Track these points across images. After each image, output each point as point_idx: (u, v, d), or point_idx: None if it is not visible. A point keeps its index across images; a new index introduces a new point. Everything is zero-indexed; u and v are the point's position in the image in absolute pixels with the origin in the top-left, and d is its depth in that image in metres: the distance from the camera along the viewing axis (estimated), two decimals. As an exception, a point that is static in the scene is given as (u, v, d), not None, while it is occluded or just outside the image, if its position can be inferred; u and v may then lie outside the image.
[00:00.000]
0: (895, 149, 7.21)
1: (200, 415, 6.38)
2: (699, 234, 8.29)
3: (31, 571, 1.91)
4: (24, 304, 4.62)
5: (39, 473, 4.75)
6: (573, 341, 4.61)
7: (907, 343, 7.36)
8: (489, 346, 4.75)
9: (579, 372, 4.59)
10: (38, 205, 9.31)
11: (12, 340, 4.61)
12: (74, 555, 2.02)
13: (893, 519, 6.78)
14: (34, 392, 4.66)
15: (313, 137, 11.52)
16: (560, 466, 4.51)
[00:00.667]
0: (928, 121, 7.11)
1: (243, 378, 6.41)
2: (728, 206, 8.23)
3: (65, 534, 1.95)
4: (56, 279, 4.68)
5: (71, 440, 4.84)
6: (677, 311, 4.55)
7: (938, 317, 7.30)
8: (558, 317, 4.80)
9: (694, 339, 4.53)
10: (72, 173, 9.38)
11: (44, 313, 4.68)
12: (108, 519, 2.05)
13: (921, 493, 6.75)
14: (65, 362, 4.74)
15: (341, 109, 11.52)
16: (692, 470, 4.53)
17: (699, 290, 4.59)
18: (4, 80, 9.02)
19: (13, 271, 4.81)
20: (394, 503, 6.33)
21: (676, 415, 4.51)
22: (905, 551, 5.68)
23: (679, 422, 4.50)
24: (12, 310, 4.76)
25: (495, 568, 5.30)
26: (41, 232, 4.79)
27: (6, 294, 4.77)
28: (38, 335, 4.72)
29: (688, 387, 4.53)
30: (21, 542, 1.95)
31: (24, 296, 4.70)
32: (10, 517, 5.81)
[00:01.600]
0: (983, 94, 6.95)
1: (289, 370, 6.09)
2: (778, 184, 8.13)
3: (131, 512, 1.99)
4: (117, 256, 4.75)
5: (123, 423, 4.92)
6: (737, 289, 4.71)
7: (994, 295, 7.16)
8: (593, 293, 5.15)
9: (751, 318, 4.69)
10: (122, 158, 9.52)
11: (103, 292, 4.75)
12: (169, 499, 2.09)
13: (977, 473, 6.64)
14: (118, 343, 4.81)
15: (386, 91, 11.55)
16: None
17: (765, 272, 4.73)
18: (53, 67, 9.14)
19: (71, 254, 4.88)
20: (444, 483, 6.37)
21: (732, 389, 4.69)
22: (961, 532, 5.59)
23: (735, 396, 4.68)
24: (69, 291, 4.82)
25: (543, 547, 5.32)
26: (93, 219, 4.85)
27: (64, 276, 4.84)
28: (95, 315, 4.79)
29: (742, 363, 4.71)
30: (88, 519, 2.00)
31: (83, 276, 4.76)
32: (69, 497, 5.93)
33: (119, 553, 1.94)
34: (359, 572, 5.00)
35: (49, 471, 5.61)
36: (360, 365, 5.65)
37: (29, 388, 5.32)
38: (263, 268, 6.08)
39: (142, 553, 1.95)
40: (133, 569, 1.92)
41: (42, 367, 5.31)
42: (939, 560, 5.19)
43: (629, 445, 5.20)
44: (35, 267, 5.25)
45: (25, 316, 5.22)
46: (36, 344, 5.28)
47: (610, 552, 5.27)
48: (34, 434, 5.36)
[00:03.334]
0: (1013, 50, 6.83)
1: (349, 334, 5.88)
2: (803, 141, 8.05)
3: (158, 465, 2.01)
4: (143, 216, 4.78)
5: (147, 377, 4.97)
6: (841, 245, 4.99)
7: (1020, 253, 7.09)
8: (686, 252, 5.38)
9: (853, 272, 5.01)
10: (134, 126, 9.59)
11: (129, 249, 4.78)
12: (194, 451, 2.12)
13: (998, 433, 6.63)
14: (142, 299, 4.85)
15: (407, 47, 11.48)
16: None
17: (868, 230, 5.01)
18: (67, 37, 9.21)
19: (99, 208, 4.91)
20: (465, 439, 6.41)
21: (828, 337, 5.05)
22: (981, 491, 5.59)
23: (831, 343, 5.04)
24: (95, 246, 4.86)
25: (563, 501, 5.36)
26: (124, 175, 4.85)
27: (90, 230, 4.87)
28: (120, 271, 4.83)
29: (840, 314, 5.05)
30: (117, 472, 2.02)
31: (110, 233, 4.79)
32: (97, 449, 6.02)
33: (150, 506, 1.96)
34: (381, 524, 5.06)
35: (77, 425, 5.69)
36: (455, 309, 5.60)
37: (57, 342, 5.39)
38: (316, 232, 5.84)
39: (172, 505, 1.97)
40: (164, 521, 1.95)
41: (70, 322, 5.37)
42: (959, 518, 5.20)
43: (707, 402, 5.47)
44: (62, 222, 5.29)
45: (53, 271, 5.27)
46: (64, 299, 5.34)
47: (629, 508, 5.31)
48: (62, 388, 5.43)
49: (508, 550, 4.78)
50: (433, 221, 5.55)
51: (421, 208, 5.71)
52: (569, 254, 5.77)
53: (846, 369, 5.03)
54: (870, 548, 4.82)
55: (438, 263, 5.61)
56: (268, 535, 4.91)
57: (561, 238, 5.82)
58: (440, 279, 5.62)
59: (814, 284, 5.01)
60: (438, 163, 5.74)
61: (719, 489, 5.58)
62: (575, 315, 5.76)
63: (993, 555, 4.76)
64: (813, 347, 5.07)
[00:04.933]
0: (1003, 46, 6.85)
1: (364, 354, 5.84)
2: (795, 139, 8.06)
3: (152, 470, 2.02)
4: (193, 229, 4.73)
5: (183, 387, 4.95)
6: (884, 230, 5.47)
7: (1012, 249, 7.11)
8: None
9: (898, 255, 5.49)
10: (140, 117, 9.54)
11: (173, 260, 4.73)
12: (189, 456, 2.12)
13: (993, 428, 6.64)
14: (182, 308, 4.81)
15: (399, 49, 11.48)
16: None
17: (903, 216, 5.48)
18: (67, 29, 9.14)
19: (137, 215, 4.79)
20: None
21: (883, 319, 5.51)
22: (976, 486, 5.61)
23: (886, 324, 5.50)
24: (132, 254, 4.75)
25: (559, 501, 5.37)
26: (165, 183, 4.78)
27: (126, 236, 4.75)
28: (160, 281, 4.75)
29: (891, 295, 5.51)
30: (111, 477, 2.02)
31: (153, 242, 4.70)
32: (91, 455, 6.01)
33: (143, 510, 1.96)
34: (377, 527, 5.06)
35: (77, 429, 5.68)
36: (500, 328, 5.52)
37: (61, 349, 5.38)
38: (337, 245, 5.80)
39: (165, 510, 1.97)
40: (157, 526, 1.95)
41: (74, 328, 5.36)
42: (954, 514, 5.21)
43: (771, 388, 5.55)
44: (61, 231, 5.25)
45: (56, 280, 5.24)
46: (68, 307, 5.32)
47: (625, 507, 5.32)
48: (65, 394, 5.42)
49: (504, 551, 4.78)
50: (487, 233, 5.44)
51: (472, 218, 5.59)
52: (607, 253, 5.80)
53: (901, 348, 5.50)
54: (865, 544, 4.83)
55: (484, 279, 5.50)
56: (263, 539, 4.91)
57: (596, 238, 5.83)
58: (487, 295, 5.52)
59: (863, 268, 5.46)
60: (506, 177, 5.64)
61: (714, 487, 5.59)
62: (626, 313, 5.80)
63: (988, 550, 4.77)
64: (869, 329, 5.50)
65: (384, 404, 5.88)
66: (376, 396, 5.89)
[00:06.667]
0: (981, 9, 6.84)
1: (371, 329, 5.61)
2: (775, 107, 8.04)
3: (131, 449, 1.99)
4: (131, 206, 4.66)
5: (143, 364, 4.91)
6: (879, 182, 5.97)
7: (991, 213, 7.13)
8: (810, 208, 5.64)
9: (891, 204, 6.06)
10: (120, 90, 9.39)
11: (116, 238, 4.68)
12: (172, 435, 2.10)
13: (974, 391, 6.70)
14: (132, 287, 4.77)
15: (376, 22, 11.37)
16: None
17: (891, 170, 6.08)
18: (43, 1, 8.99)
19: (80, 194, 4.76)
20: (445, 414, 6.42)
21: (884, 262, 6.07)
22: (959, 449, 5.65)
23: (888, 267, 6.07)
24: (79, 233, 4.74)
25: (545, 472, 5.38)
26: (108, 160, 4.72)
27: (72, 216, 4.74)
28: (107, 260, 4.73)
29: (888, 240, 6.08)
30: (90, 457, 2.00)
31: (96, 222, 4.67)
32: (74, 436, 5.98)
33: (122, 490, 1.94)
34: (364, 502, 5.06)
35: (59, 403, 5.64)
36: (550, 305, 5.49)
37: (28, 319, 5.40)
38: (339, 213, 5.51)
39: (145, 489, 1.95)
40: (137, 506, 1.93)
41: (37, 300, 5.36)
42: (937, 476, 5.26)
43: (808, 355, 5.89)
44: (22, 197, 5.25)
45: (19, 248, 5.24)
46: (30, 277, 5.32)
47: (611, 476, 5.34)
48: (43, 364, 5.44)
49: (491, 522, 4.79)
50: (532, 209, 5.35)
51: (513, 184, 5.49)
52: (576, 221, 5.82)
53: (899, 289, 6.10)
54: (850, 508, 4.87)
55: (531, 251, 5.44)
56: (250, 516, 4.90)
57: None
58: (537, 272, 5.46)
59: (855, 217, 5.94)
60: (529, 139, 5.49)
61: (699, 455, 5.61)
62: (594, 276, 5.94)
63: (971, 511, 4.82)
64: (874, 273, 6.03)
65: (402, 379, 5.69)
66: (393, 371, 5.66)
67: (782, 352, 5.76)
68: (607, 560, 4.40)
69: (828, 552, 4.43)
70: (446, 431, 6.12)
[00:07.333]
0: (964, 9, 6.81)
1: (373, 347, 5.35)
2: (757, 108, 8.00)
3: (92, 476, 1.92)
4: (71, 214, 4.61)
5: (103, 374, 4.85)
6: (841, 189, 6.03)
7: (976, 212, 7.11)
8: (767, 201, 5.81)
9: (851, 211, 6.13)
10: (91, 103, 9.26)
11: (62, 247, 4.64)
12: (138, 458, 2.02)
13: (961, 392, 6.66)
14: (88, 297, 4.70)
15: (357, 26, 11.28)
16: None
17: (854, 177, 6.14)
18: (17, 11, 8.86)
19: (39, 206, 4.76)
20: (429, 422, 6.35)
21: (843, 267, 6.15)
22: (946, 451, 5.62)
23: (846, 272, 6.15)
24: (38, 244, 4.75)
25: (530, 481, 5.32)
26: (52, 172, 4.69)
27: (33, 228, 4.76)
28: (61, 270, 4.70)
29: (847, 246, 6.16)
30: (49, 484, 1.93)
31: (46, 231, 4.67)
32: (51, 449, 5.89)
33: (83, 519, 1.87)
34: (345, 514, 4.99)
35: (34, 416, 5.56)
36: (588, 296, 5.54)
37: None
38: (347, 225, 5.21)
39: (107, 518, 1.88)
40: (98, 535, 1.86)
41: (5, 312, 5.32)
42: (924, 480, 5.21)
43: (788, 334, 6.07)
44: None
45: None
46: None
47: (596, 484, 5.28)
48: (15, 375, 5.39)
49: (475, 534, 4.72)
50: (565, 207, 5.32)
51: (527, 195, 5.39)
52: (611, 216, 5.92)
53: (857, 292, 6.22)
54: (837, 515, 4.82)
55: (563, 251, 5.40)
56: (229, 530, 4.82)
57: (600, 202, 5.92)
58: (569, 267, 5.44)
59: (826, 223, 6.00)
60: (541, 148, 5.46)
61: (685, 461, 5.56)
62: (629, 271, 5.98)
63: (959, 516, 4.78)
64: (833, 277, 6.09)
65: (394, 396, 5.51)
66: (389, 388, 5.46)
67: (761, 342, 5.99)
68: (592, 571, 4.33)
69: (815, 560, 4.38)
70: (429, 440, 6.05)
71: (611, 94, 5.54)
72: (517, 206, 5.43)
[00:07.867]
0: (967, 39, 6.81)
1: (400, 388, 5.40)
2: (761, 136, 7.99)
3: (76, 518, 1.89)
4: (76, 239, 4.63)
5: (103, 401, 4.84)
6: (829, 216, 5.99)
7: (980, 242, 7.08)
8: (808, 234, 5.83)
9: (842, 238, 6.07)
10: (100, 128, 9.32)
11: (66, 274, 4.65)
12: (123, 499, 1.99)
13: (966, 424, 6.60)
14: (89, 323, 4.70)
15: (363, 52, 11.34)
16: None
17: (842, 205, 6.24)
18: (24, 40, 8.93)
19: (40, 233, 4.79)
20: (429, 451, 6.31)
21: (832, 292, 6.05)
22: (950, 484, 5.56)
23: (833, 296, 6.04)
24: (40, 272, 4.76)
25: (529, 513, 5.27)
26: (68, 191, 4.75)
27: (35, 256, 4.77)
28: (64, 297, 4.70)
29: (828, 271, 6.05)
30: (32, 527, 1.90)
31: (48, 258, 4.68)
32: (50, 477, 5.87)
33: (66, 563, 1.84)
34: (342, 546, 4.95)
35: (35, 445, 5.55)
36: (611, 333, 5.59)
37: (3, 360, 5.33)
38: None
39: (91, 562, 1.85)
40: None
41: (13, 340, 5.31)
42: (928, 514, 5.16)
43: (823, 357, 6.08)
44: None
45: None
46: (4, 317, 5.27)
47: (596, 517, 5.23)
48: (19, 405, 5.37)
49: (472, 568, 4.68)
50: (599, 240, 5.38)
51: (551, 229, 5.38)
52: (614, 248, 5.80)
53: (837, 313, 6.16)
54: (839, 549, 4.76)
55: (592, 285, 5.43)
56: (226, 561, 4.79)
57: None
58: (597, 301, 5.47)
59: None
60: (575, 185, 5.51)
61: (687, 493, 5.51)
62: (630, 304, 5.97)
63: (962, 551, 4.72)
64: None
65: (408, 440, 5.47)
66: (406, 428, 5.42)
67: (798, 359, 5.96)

━━━

▸ TASK OBJECTIVE
Give back, word for word, only the lines above from the line holding "8: (489, 346, 4.75)" to the line holding "38: (263, 268, 6.08)", both included.

▸ WORKED SOLUTION
8: (489, 346, 4.75)
9: (579, 372, 4.59)
10: (38, 205, 9.31)
11: (12, 340, 4.61)
12: (74, 555, 2.02)
13: (893, 519, 6.78)
14: (34, 392, 4.66)
15: (313, 137, 11.52)
16: (560, 466, 4.51)
[00:00.667]
0: (928, 121, 7.11)
1: (243, 378, 6.41)
2: (728, 206, 8.23)
3: (65, 534, 1.95)
4: (56, 279, 4.68)
5: (71, 440, 4.84)
6: (677, 311, 4.55)
7: (938, 317, 7.30)
8: (558, 317, 4.80)
9: (694, 339, 4.53)
10: (72, 173, 9.38)
11: (44, 313, 4.68)
12: (108, 519, 2.05)
13: (921, 493, 6.75)
14: (65, 362, 4.74)
15: (341, 109, 11.52)
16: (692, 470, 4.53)
17: (699, 290, 4.59)
18: (4, 80, 9.02)
19: (13, 271, 4.81)
20: (394, 503, 6.33)
21: (676, 415, 4.51)
22: (905, 551, 5.68)
23: (679, 422, 4.50)
24: (12, 310, 4.76)
25: (495, 568, 5.30)
26: (41, 232, 4.79)
27: (6, 294, 4.77)
28: (38, 335, 4.72)
29: (688, 387, 4.53)
30: (21, 542, 1.95)
31: (24, 296, 4.70)
32: (10, 517, 5.81)
[00:01.600]
0: (983, 94, 6.95)
1: (289, 370, 6.09)
2: (778, 184, 8.13)
3: (131, 512, 1.99)
4: (117, 256, 4.75)
5: (123, 423, 4.92)
6: (737, 289, 4.71)
7: (994, 295, 7.16)
8: (593, 293, 5.15)
9: (751, 318, 4.69)
10: (122, 158, 9.52)
11: (103, 292, 4.75)
12: (169, 499, 2.09)
13: (977, 473, 6.64)
14: (118, 343, 4.81)
15: (386, 91, 11.55)
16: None
17: (765, 272, 4.73)
18: (53, 67, 9.14)
19: (71, 254, 4.88)
20: (444, 483, 6.37)
21: (732, 389, 4.69)
22: (961, 532, 5.59)
23: (735, 396, 4.68)
24: (69, 291, 4.82)
25: (543, 547, 5.32)
26: (93, 219, 4.85)
27: (64, 276, 4.84)
28: (95, 315, 4.79)
29: (742, 363, 4.71)
30: (88, 519, 2.00)
31: (83, 276, 4.76)
32: (69, 497, 5.93)
33: (119, 553, 1.94)
34: (359, 572, 5.00)
35: (49, 471, 5.61)
36: (360, 365, 5.65)
37: (29, 388, 5.32)
38: (263, 268, 6.08)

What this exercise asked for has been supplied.